On January 22, 2024, a Zoom discussion entitled “Sex, Sexuality and Sexual Abuse in War Times” was presented by Women in the Holocaust International Study Center (WHISC), a new Israeli organization. The participants were Dr. Carol Rittner, Dr. Batya Brutin, and Dr. Beverley Chalmers, moderated by Prof. Lily Zamir, who heads the study center. Remember the Women Institute was pleased to see that its pioneering work on women and the Holocaust was highlighted during the event.
For example, Dr. Brutin, identified as a member of the steering committee of WHISC (and also a long-term member of the advisory board of Remember the Women Institute), entitled her presentation “Violated! Women during the Holocaust in Visual Arts.” “VIOLATED! Women in Holocaust and Genocide” was the title of Remember the Women Institute’s groundbreaking international group exhibition at the prestigious Ronald Feldman Gallery in SoHo, New York City in 2018. Dr. Brutin was the curator of the exhibition and two of the drawings she showed during her Zoom presentation, loaned to us from Lohamei Haghettaot (Ghetto Fighters’ House Museum), were part of the exhibition. The 2018 exhibition was the first on the subject and included artworks from such internationally famous artists as Judy Chicago, Boris Lurie, and Nancy Spero. The on-line catalog is available here.
Dr. Carol Rittner, co-editor with Prof. John K. Roth of the 1993 anthology Different Voices, quoted several scholarly sources on the subject of sexual violence during the Holocaust. A surprise omission in her presentation was Sexual Violence against Jewish Women during the Holocaust edited by Dr. Sonja M. Hedgepeth and Dr. Rochelle G. Saidel and published by Brandeis University in 2010, co-published by Remember the Women Institute. She did, however, refer to two of the chapter authors in the book: Dr. Eva Fogelman and Dr. Zoe Waxman. The trailblazing 2010 book was the first ever to deal with this subject, and information is available here.
Remember the Women Institute began research and advocacy about women and the Holocaust twenty-seven years ago, when it was a struggle to insert women’s experiences and voices into the male-dominated narrative on the Holocaust. Further developments led to focusing on sexual violence during the Holocaust (as well as later genocides).
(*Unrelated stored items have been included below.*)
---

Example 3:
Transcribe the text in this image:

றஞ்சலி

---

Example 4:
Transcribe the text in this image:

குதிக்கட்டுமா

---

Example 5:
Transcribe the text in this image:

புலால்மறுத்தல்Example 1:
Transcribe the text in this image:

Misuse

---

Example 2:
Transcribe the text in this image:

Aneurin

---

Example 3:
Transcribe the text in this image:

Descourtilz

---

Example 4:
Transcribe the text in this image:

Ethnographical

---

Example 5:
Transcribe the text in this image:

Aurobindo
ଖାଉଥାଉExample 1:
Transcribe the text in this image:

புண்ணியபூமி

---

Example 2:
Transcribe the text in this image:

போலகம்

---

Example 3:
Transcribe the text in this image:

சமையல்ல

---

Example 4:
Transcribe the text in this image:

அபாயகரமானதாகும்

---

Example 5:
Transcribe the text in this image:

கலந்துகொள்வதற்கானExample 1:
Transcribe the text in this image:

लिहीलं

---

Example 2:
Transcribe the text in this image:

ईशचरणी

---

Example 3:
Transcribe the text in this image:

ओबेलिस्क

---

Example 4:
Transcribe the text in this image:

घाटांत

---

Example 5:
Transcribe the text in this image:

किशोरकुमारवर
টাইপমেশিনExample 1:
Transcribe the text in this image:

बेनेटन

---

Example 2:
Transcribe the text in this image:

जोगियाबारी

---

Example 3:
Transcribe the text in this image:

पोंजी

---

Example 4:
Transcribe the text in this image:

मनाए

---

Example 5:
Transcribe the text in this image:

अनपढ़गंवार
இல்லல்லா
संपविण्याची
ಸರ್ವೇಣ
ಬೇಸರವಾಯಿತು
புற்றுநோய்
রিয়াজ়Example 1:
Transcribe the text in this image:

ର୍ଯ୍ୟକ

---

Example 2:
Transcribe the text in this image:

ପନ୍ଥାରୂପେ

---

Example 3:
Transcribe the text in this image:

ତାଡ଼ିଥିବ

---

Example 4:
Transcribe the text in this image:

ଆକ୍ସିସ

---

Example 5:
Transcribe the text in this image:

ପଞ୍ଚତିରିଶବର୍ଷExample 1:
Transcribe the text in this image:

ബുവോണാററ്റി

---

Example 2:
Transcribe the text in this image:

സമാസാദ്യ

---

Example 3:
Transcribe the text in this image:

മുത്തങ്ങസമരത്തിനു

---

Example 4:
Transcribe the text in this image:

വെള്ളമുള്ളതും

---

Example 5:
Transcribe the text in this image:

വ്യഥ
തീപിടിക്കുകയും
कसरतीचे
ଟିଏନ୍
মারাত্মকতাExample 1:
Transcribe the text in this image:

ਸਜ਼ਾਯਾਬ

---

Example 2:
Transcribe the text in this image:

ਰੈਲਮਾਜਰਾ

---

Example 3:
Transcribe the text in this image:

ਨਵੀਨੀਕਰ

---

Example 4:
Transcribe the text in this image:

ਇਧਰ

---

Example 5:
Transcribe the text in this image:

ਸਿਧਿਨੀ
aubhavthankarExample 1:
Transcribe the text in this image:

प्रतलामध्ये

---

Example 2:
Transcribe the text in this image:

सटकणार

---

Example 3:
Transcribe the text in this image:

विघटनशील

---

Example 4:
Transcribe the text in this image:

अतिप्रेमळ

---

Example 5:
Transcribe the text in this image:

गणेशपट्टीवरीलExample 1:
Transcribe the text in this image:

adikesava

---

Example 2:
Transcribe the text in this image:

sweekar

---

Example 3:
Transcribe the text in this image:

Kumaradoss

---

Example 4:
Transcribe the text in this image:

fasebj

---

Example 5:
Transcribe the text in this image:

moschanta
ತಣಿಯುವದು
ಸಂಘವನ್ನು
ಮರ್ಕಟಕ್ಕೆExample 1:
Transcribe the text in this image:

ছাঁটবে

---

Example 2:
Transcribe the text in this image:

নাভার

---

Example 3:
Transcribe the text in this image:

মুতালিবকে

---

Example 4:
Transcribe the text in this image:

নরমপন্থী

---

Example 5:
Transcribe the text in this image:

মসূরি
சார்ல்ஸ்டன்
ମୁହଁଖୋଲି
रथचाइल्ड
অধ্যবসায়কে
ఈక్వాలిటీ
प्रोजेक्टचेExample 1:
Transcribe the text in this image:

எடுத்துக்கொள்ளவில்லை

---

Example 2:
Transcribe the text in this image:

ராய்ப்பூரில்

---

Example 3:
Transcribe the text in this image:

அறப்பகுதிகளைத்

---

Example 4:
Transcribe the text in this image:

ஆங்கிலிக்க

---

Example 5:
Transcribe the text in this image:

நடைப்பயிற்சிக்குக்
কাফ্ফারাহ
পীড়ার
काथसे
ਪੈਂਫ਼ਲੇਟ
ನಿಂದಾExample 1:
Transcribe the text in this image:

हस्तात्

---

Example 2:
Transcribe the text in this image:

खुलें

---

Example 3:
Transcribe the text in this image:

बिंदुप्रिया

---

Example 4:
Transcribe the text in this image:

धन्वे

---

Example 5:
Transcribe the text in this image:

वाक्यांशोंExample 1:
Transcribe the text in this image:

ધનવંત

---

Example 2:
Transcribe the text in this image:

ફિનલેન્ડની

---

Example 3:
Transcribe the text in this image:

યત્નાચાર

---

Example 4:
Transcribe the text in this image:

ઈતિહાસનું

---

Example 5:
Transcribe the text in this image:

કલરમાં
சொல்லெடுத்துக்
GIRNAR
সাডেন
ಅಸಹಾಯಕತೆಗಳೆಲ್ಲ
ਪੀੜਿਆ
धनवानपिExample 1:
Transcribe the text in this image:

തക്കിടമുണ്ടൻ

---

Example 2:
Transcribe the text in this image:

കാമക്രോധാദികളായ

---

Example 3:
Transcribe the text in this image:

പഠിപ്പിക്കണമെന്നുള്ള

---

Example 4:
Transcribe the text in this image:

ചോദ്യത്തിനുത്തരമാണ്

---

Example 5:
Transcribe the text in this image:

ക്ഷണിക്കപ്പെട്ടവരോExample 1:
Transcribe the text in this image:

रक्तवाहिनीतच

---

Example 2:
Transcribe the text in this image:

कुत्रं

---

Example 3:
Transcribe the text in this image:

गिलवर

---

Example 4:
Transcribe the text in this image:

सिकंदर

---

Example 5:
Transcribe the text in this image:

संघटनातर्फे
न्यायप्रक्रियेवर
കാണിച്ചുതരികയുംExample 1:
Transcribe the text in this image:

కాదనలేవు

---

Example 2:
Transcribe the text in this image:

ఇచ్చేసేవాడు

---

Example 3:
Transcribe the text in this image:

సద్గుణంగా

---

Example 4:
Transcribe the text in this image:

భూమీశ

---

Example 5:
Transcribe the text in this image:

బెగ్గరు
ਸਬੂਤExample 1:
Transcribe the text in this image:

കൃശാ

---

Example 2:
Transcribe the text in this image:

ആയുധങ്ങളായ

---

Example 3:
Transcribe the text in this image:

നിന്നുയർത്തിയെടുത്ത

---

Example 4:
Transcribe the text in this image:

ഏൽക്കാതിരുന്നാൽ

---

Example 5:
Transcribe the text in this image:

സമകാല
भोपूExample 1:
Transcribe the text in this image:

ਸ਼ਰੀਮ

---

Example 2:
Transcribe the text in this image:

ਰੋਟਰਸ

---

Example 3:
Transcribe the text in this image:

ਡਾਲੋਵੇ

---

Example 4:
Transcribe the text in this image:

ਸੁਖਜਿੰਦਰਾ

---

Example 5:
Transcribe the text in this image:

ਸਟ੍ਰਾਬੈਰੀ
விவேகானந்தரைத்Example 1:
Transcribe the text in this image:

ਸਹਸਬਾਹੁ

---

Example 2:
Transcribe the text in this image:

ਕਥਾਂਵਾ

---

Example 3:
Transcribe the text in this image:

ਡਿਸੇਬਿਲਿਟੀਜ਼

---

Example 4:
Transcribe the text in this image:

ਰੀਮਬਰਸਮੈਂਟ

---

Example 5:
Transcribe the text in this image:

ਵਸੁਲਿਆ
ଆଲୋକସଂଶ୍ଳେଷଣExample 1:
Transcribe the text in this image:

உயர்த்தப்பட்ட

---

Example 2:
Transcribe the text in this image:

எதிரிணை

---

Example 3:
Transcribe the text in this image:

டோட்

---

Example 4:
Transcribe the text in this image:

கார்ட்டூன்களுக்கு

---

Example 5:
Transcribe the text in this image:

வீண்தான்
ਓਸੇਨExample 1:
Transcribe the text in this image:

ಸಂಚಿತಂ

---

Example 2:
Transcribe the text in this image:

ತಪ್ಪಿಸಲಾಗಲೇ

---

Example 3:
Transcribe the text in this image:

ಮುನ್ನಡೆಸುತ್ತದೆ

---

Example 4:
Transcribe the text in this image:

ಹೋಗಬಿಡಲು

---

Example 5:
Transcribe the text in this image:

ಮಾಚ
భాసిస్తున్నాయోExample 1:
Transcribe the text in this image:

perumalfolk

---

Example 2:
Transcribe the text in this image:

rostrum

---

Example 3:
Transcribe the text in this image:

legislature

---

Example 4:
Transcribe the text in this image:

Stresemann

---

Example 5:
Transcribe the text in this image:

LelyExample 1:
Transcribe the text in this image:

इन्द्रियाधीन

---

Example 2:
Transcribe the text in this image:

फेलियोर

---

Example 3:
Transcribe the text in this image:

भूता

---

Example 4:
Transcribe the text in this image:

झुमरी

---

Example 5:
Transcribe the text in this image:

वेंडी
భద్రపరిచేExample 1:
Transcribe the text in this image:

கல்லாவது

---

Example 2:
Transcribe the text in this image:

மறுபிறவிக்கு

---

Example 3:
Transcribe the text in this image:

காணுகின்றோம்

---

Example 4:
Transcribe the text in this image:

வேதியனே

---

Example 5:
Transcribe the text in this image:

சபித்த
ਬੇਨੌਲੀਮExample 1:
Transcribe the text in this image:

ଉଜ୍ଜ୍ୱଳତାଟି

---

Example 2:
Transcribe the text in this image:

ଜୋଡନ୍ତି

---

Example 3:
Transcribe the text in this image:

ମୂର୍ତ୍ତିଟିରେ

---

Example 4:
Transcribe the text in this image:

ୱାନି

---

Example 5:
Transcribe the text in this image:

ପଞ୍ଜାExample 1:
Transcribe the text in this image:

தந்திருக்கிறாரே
As the Institute continues to work on this issue and the silence that surrounded it, a different kind of silence has accompanied the sexual atrocities committed against Jewish women by Hamas on October 7, 2023. Because this was the worst atrocity against Jews since the Holocaust and an attempted genocide, the Institute’s mission now includes this horrific event. It is rewarding to know that the long-term work of Remember the Women Institute is affirmed and is inspiring other initiatives in Israel and around the world.